- What you will do: Write out each line of the records below exactly as it appears, leaving the pictures out of your copy.

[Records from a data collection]

--- Start ---

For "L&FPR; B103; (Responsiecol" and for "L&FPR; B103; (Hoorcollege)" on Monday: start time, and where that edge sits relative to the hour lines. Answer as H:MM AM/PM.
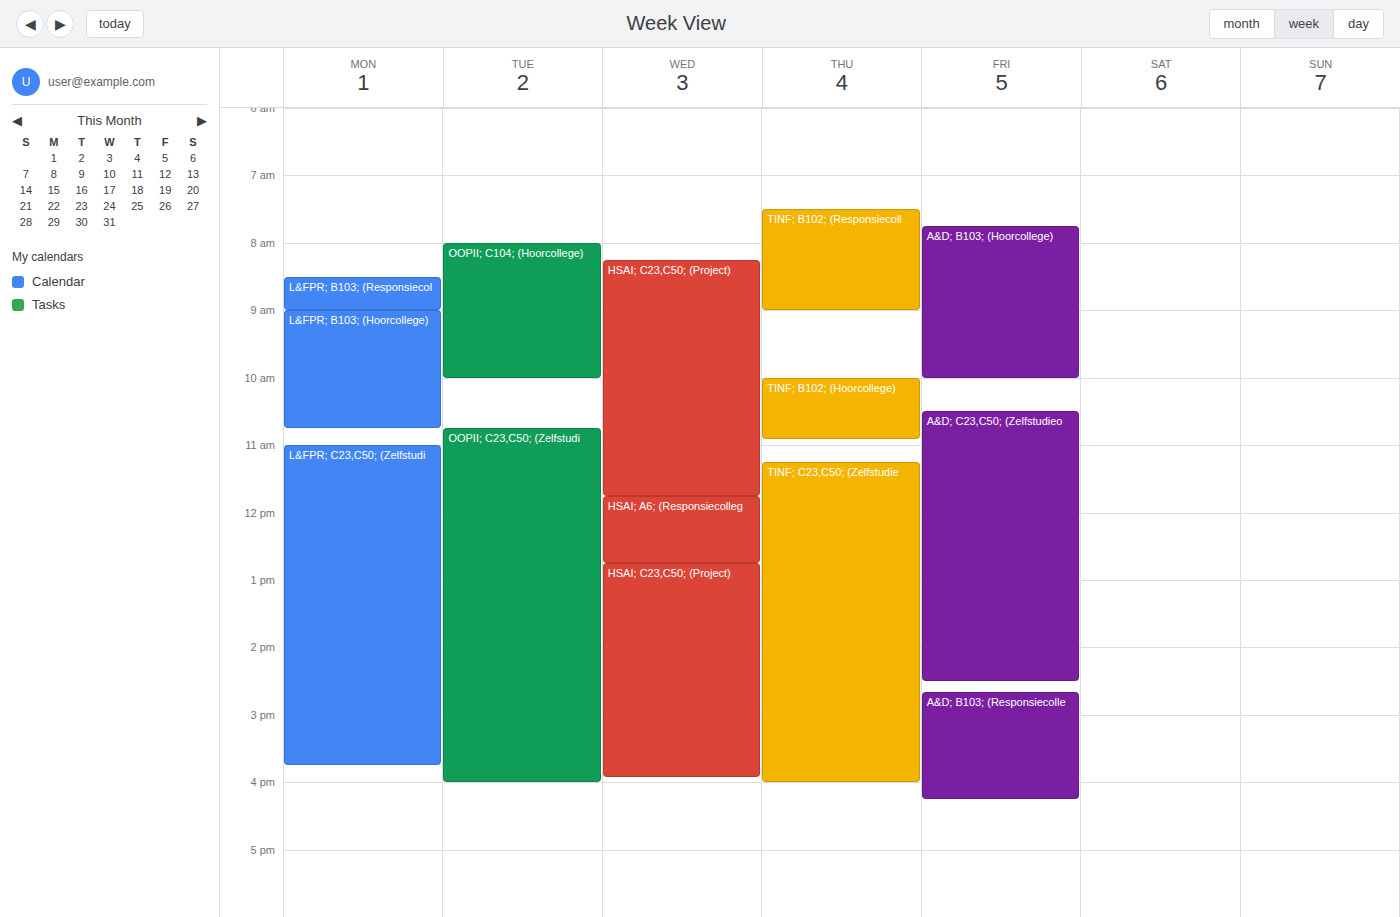
"L&FPR; B103; (Responsiecol": 8:30 AM, halfway between the 8 AM and 9 AM lines. "L&FPR; B103; (Hoorcollege)": 9:00 AM, exactly on the 9 AM line.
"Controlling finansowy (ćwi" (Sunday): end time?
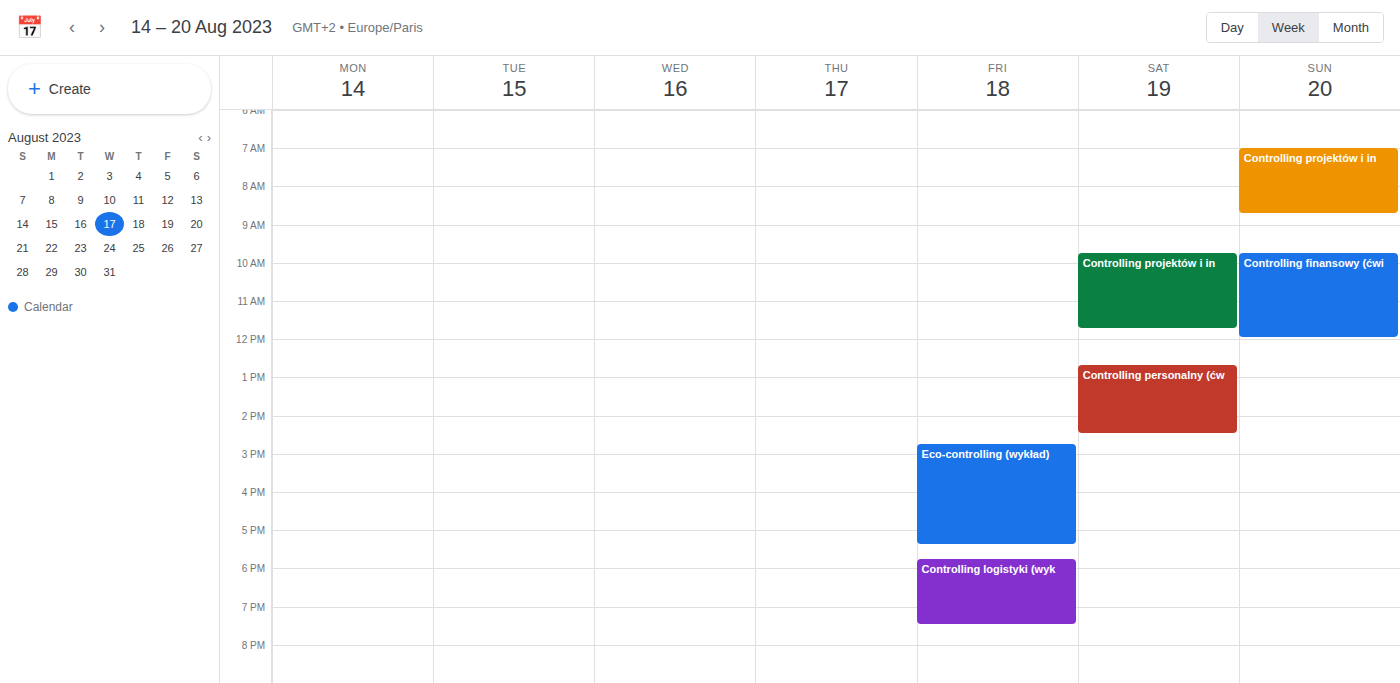
12:00 PM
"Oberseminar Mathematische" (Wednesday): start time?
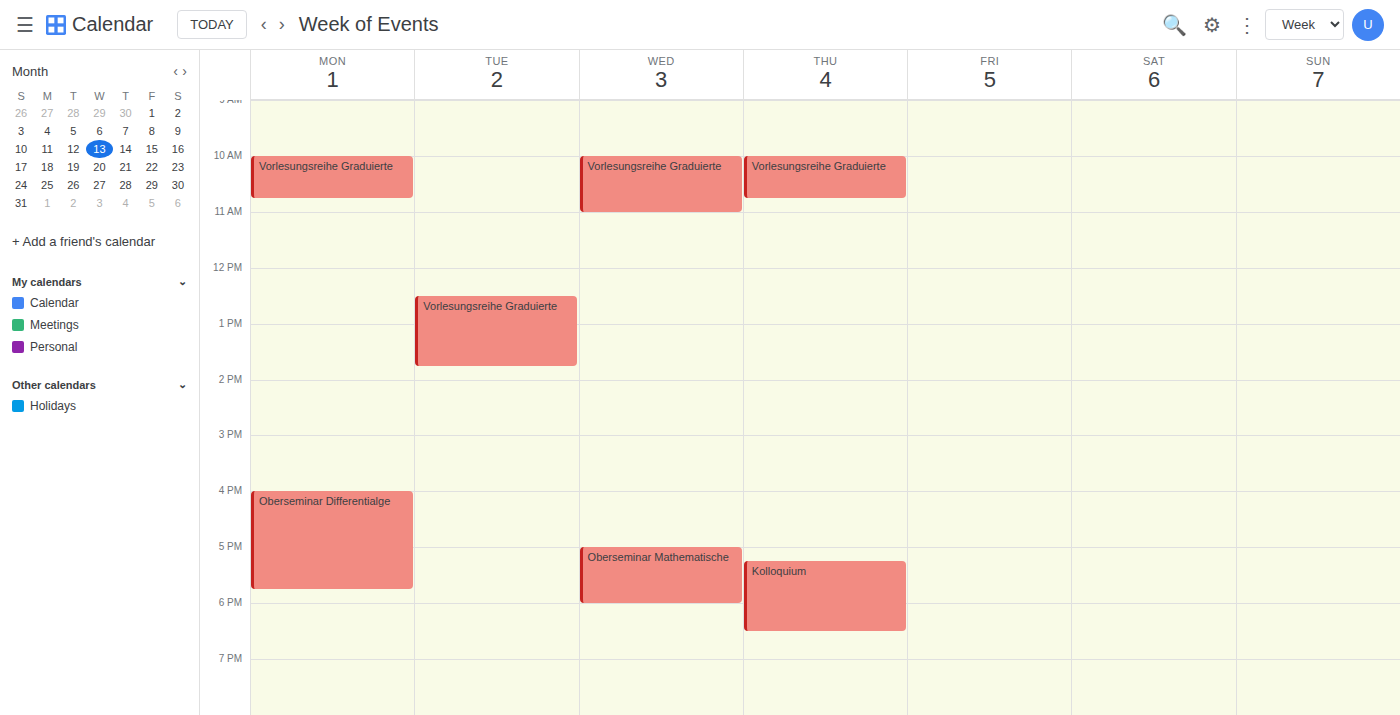
5:00 PM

--- End ---

- Exercise answer:
For "L&FPR; B103; (Responsiecol" and for "L&FPR; B103; (Hoorcollege)" on Monday: start time, and where that edge sits relative to the hour lines. Answer as H:MM AM/PM.
"L&FPR; B103; (Responsiecol": 8:30 AM, halfway between the 8 AM and 9 AM lines. "L&FPR; B103; (Hoorcollege)": 9:00 AM, exactly on the 9 AM line.
"Controlling finansowy (ćwi" (Sunday): end time?
12:00 PM
"Oberseminar Mathematische" (Wednesday): start time?
5:00 PM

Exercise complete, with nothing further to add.